Analyze graph
The ANALYZE GRAPH
will check and calculate certain properties of a graph so
the database can choose a more optimal index or MERGE
transaction.
Before the introduction of the ANALYZE GRAPH
query, the database would choose
an index solely based on the number of indexed nodes. But if the number of nodes
is the only condition, in some cases the database would choose a non-optimal
index. Once the ANALYZE GRAPH
is run, Memgraph analyzes the distribution of
property values and can select a more optimal label-property index, the one with
the smallest average property value size.
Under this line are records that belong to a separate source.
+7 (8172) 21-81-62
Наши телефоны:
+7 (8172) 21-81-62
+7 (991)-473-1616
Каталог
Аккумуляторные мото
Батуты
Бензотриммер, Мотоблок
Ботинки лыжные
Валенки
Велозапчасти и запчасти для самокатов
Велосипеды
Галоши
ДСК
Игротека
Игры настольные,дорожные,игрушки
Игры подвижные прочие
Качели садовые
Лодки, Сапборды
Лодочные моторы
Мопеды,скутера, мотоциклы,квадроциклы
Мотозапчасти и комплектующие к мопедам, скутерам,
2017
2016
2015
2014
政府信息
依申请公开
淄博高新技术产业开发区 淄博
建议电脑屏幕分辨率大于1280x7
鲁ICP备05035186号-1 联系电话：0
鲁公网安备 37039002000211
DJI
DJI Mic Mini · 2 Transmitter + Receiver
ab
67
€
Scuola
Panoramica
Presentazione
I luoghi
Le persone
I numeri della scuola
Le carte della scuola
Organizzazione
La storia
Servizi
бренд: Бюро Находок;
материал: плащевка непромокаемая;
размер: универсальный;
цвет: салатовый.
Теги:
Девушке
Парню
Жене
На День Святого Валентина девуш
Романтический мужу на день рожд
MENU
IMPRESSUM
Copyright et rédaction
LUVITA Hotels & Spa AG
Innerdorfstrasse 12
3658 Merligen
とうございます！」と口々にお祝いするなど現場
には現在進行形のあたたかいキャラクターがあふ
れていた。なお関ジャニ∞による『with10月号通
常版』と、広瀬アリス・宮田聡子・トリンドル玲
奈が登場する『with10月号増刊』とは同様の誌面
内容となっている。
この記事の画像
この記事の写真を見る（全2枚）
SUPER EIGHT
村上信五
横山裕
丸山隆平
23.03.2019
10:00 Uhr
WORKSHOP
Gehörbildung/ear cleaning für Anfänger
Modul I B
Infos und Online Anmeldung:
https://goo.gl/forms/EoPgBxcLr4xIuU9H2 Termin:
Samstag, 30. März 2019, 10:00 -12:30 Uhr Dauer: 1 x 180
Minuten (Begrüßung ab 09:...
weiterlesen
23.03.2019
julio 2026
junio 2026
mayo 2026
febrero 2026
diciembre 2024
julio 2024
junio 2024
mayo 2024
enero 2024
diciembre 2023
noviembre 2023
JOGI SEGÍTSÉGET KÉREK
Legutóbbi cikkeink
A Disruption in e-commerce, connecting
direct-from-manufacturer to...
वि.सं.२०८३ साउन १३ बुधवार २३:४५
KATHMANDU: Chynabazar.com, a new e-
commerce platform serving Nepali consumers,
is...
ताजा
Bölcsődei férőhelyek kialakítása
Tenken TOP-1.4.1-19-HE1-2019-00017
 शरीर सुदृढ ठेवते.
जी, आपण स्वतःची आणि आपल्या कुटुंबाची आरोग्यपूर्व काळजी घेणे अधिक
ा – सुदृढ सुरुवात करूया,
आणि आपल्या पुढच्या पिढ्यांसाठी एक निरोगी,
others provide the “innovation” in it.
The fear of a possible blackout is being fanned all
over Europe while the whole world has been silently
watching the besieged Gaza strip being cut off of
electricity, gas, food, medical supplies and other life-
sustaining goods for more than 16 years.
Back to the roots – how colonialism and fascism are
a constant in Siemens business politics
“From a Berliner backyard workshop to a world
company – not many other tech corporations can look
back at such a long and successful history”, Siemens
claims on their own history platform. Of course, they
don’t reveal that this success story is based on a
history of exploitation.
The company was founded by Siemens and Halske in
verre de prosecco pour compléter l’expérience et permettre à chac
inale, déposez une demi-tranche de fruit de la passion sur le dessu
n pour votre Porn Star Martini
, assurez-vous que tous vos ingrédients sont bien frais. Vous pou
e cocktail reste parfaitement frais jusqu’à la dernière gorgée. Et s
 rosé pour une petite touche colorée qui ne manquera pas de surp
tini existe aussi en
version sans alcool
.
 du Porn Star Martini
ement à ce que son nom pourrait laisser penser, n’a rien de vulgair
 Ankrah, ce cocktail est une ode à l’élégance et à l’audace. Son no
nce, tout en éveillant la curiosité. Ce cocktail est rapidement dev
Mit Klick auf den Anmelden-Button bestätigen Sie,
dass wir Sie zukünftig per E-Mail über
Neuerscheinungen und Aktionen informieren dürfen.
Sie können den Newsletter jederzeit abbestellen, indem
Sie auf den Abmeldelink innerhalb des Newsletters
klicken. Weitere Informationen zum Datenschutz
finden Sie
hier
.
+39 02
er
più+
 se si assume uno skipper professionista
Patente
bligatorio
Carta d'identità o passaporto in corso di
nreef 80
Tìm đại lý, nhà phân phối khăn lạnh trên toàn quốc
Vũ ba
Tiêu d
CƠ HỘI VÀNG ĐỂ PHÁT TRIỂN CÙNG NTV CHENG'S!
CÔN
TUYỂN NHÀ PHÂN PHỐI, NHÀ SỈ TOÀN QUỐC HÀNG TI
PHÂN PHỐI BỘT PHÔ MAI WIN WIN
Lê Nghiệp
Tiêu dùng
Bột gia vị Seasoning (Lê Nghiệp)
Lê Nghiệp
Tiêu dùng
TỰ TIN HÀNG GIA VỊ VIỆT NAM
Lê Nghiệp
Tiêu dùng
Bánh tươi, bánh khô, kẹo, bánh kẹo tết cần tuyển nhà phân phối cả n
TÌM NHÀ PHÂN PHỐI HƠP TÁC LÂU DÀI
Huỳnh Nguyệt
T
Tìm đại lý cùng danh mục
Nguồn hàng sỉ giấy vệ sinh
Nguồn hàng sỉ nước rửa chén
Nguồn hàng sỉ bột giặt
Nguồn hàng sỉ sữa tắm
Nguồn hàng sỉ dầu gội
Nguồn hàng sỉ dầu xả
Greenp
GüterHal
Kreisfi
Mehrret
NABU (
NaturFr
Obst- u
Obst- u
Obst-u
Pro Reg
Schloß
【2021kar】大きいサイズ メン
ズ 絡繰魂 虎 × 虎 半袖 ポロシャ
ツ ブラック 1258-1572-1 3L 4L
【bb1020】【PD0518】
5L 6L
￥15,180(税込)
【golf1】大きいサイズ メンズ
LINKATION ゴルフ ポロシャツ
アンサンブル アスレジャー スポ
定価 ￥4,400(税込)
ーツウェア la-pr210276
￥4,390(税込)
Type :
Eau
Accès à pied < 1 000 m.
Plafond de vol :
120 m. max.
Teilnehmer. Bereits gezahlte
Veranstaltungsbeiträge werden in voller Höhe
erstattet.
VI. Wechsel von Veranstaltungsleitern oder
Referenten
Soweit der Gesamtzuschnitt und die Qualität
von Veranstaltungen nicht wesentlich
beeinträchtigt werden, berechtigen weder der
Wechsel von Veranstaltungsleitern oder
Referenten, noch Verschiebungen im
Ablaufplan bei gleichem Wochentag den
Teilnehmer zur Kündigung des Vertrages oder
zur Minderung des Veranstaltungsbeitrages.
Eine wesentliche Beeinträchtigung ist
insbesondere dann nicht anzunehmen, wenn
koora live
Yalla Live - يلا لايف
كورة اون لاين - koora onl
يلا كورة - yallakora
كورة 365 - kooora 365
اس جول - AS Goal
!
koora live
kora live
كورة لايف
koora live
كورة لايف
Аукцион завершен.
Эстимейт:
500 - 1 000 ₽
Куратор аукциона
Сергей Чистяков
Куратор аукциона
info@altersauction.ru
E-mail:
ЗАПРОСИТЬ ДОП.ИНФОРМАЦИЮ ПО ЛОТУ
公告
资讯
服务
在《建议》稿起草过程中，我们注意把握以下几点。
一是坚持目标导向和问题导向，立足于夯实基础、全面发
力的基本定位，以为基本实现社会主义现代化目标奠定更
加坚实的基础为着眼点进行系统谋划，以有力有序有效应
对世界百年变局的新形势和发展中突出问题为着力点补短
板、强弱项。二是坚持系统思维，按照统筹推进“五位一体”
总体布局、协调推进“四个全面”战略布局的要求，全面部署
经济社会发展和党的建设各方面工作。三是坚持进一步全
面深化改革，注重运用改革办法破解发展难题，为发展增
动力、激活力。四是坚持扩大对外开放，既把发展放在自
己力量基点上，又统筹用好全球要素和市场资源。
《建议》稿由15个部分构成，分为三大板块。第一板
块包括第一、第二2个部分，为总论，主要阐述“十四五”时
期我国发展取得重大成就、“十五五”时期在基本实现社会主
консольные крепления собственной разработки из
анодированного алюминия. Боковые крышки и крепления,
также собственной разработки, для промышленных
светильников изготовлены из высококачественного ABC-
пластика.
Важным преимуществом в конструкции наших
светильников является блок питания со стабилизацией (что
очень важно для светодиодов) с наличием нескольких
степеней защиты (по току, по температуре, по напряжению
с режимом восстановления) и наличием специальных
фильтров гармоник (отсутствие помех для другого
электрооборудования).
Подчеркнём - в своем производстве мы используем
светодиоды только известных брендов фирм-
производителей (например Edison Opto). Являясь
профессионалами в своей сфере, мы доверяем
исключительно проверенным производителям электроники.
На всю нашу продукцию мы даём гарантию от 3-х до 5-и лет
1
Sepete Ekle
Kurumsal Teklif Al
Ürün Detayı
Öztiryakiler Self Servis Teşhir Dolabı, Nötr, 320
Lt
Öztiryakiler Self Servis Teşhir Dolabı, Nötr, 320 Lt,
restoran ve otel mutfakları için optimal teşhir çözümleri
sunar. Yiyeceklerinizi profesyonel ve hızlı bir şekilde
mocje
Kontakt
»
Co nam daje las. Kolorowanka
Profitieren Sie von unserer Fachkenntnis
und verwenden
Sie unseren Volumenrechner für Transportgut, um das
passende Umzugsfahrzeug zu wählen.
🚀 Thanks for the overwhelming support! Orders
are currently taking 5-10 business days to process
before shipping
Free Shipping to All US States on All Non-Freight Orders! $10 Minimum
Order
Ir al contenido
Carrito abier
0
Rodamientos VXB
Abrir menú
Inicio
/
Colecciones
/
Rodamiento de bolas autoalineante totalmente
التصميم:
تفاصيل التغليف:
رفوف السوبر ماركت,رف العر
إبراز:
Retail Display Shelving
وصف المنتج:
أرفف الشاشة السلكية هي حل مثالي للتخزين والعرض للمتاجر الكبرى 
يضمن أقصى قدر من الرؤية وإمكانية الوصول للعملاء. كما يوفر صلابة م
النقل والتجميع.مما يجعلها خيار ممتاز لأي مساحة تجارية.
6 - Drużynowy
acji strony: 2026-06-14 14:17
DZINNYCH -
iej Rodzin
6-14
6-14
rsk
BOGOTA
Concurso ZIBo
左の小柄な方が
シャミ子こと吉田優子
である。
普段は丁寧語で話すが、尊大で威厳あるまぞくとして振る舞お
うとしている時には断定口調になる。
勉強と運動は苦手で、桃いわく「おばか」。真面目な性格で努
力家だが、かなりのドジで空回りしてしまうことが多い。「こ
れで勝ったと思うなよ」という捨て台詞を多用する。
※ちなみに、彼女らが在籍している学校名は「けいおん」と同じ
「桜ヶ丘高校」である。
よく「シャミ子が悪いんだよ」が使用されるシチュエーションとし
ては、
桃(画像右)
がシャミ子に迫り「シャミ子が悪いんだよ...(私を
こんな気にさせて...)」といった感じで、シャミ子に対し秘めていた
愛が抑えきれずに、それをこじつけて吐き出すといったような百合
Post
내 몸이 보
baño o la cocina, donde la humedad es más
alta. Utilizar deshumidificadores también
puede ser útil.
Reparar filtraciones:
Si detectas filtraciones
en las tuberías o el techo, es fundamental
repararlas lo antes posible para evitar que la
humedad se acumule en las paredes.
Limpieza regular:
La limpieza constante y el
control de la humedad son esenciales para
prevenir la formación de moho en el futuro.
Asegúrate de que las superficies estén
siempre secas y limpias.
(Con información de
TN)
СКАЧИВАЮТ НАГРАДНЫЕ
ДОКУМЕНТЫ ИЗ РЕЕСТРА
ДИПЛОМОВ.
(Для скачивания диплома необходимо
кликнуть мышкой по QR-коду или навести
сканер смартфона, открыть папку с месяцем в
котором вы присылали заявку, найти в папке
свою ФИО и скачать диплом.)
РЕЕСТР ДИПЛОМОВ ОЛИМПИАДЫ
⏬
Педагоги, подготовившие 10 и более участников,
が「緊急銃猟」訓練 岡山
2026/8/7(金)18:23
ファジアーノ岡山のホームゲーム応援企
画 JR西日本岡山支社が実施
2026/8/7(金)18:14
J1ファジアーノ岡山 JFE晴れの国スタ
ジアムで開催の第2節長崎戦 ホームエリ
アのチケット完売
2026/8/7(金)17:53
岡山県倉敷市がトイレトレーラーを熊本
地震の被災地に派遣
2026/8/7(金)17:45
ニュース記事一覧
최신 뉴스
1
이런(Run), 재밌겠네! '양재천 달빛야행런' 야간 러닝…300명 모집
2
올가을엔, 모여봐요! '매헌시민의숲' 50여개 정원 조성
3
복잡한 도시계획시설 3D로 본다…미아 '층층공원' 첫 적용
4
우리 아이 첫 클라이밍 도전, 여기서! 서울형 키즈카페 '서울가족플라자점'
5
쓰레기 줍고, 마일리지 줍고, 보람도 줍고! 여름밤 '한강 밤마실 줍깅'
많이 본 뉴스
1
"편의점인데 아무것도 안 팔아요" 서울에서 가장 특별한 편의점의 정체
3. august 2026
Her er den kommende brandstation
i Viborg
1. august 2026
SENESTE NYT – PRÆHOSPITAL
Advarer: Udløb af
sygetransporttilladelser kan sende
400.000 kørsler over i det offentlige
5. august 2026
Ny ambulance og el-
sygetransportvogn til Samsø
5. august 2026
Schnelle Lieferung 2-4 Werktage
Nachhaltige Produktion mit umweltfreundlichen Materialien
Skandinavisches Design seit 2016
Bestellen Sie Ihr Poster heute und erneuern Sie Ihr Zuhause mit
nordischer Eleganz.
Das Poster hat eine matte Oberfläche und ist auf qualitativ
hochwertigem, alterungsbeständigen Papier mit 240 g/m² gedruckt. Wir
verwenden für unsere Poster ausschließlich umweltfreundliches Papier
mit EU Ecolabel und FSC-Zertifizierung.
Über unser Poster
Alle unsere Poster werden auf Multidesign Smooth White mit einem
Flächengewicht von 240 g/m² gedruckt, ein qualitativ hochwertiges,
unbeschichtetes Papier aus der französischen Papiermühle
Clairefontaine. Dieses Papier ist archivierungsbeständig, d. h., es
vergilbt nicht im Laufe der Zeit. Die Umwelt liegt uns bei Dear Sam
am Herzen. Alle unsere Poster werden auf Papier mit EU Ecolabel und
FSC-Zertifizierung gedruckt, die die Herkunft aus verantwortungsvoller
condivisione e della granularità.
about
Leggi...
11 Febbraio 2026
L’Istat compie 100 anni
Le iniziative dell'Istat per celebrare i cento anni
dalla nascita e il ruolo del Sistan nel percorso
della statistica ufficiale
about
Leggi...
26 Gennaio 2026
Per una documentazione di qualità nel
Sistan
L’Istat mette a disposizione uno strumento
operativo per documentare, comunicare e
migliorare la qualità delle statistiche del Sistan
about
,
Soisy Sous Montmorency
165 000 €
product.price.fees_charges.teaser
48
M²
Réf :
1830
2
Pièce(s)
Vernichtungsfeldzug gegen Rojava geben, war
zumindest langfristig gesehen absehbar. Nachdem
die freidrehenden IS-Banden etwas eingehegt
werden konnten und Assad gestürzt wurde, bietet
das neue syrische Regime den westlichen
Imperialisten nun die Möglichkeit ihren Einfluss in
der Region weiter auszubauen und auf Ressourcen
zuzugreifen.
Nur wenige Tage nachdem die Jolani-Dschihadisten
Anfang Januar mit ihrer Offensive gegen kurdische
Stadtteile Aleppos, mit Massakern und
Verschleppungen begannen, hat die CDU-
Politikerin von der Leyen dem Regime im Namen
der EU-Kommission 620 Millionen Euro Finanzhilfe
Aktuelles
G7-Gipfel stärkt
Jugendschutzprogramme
The average property value's group size directly represents the database's expected number of hits which can be used to estimate the query's cost. When the average group size is the same, the chi-squared statistic is used to measure how close the distribution of property-value group size is to the uniform distribution. The index with a distribution closest to the uniform distribution is selected.
Upon running the ANALYZE GRAPH
query, Memgraph also check the node degree of
every indexed nodes and calculates the average degree. By having these values,
Memgraph can make a more optimal MERGE
expansion and improve performance. It's
always better to perform a MERGE
by expanding from the node that has a lesser
degree than the connecting node.
The ANALYZE GRAPH;
command should be run only once after all indexes have been
created and nodes inserted in the database. In rare situations when one property
is set on many more nodes than another property, choosing an index based on
average group size and uniform distribution would be misleading. That's why the
database always selects the label-property index with >= 10x fewer nodes than
the other label-property index.
Calculate the statistic
Run the following query to calculate the statistics:
ANALYZE GRAPH;
The query will iterate over all label and label-property indices in the database and calculate the average group size, chi-squared statistic and avg degree for each one, then return the following output:
label | property | num estimation nodes | num groups | avg group size | chi-squared value | avg degree |
---|---|---|---|---|---|---|
index's label | index's property | number of nodes used for estimation | number of distinct values the property contains | average group size of property's values | value of the chi-squared statistic | average degree of the indexed nodes |
Once the necessary information is obtained, Memgraph can choose the optimal
index and MERGE
expansion. If you don't want to run the analysis on all labels,
you can specify which labels to use by adding the labels to the query:
ANALYZE GRAPH ON LABELS :Label1, :Label2;
Delete statistic
If you want the database to ignore information about the average group size, the chi-squared statistic and the average degree, the existing statistic can be deleted by running:
ANALYZE GRAPH DELETE STATISTICS;
The results will contain all label-property indices that were successfully deleted:
label | property |
---|---|
index's label | index's property |
Specific labels can be specified with the construct ON LABELS
:
ANALYZE GRAPH ON LABELS :Label1 DELETE STATISTICS;